Object on table pulled by hanging object

[pnwguy17]

Homework Statement

An object of m=0.85kg is on a table. It is attached via pulley to a hanging object of m=0.42kg. The pulley is a hollow cylinder of mass 0.35 kg, with an inner radius of 0.02m and an outer radius of 0.03m, and it turns without friction. The coefficient of friction between the table and first object is 0.25.
The velocity when the object passes a certain reference point is 0.82m/s.

Using energy methods, I am supposed to find the final velocity after the block has moved 0.7m

Homework Equations

Kinetic Energy:
K=1/2(mv^2 )

Rotational kinetic energy:
Kr=1/2(Iω^2)

Potential energy:
U=mgh

Moment of inertia for a hollow cylinder:
I=1/2(M)r₁^2+r₂^2)

Also, v=r$$\omega$$

The Attempt at a Solution

Since energy is conserved through the whole process, the initial kinetic energy of the two blocks plus the initial rotational energy of the pulley plus the potential energy of the hanging block will equal the final kinetic energies of the two blocks plus the final rotational energy of the pulley.

Initial Energy:
(1/2)(0.42)(0.82)^2 + (1/2)(0.85)(0.82)^2 + (1/2)(1/2)(0.35)(0.02^2+0.03^2)*(0.82/00.03)^2 + (0.42)(9.8)(0.7) = (0.141204 + 0.28577 + 0.08498 + 2.8812 = 3.393 joules

Final energy:
(1/2)(0.42)(v^2) + (1/2)(0.85)(v^2) + (1/2)(1/2)(.35)(0.02^2+0.03^2)*(v/00.03)^2 =
0.21v^2 + 0.425v^2 + 0.126v^2 = 0.761v^2

3.393=0.761v^2
v=sqrt(3.393/0.761)= 2.27 m/s

However, my book says that final velocity is 1.59 m/s.
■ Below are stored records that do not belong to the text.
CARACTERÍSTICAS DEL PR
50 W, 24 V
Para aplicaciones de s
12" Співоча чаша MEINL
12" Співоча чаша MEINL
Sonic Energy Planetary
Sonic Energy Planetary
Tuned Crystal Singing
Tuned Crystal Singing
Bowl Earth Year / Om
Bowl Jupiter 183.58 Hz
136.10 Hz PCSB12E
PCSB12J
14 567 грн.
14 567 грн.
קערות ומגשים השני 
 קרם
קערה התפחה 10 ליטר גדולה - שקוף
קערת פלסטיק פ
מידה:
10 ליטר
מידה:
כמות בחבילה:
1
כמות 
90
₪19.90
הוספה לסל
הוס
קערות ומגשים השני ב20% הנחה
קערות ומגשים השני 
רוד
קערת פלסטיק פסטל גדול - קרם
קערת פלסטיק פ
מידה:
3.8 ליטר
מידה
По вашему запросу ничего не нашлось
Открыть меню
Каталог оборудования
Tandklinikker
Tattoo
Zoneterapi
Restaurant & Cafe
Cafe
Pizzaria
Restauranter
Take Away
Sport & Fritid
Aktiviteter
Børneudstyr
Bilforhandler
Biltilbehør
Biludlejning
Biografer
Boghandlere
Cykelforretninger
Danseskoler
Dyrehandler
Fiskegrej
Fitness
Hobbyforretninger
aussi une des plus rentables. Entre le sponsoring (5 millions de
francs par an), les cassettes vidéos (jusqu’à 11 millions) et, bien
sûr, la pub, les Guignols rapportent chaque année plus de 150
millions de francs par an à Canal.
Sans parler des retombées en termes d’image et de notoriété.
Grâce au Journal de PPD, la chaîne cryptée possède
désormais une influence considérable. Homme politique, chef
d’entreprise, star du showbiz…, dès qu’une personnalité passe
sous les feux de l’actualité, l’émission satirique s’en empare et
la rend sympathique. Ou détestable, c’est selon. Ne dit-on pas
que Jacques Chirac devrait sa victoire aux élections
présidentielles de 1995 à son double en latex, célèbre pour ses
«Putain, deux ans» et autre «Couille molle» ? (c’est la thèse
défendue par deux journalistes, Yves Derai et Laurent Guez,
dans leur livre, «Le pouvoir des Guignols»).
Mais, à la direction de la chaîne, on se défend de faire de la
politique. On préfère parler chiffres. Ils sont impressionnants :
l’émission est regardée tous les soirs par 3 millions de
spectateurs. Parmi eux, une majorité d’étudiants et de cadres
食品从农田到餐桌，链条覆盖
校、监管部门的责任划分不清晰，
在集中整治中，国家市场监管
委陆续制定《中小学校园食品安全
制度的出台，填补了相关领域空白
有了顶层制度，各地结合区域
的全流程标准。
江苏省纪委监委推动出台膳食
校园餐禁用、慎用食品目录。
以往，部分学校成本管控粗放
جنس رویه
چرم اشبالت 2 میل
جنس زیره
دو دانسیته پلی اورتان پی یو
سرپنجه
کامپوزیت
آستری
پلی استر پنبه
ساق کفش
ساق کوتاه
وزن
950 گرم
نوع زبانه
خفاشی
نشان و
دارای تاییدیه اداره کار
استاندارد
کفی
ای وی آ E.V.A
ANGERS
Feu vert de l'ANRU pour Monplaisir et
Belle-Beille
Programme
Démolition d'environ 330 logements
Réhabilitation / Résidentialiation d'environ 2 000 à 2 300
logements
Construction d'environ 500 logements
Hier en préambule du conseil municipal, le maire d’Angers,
where have i gone wrong? And why isn't the coeffcient of friction used in the equations?

 

[ehild]

1. The coefficient of friction between the table and first object is 0.25.

The Attempt at a Solution

Since energy is conserved through the whole process, ...

Read the problem: there is friction. The mechanical energy is not conserved.

ehild

 

[pnwguy17]

That's true...but since none of the equations call for the friction force, let alone the coefficient of friction, how do I inocrporate it into the problem?

 

[ehild]

Energy conservation is not valid. How much energy is lost because of friction?

ehild

 

[rwisz]

Your approach to solving this problem using energy methods is correct. However, there are a few errors in your calculations that have led to the incorrect answer.

1. In your initial energy calculation, you have used the wrong value for the potential energy of the hanging block. The correct value should be (0.42)(9.8)(0.7) = 2.91 joules.

2. In your final energy calculation, you have used the wrong value for the rotational kinetic energy of the pulley. The correct value should be (1/2)(0.35)(0.02^2+0.03^2)*(v/0.03)^2 = 0.0049v^2 joules.

3. You have also made a mistake in your final energy calculation for the hanging block. The correct value should be (1/2)(0.42)(v^2) = 0.21v^2 joules.

4. Finally, you have not taken into account the work done by friction in your calculations. The coefficient of friction is used to calculate the work done by friction, which should be subtracted from the initial energy to get the final energy.

Taking all of these into consideration, the correct final energy equation should be:

3.393 - (0.25)(0.85)(9.8)(0.7) = 0.761v^2

Solving for v, we get v = 1.59 m/s, which is the correct answer.